Ein Zentrum für diese Zurück-zur-Natur-Bewegung war die Künstlerkolonie Monte Verità in der Gemeinde Ascona in der Schweiz. Dort lehrte und arbeitete Rudolph von Laban. Er unternahm den Versuch, die Bewegungslehre des Ausdruckstanzes theoretisch zu festigen und eine Tanzschrift dafür zu entwickeln. Da er später in England lebte und wirkte, ist sein Einfluss im kreativen Tanz dort am stärksten, vor allem im pädagogischen Bereich in der Arbeit mit Kindern.
Mit dem gesellschaftlichen Umbruch durch den Ersten Weltkrieg fand dann in allen Künsten ein Ausbruch aus vorgegebenen, veralteten, dem neuen Lebensgefühl nicht mehr entsprechenden Formen statt. Der intensive, dramatische, in Farben, Tönen, Worten und Bewegungen explodierende Ausdruck des persönlichen Erlebens stand im Mittelpunkt und wurde zum Expressionismus. Bizarres, Schräges, die Form Zerstörendes gehörte dazu, auch die Verwendung von Masken. Und als Begleitmusik zum Ausdruckstanz wurden neben bekannter Musik Trommeln, Xylophone und alle Arten von Rhythmusinstrumenten verwandt.
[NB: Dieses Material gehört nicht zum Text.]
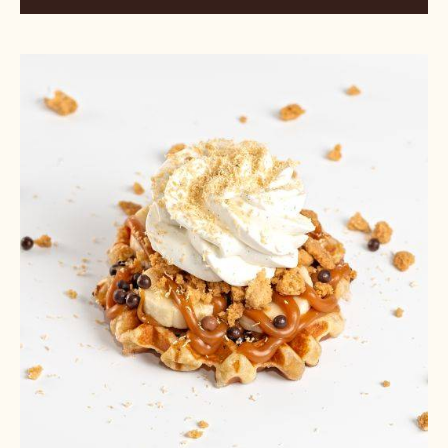
Waffle
Banoffee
Es gab sogar Tänze ohne Musik. Individuelle Gestaltung, Improvisation, Einzeltanz standen im Vordergrund.
So wurde der Ausdruckstanz vor allem durch einzelne Persönlichkeiten bekannt. Am nachhaltigsten durch Mary Wigman, ihre Schüler Harald Kreutzberg und Gret Palucca sowie Dore Hoyer.
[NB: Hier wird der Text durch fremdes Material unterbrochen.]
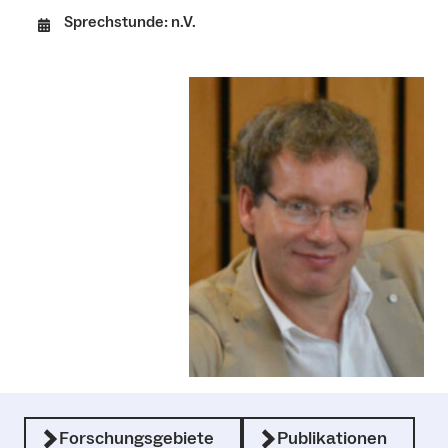
Sprechstunde: n.V.
Forschungsgebiete
Publikationen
Auch die Frauenbewegung spielte bei dieser Entwicklung eine Rolle. Immer neue Tänzerinnen stellten sich mit ihren Performances der Öffentlichkeit vor. Sie alle waren eigenständige, starke Frauen, die ihr Leben selbst in die Hand nahmen und sich von niemandem in ihrer Kunst bevormunden ließen; und sie erwiesen sich als höchst kreativ.
Quelle: Müller, Peter, Schuldt: Dore Hoyer. Tänzerin. a.a.O. , S.59.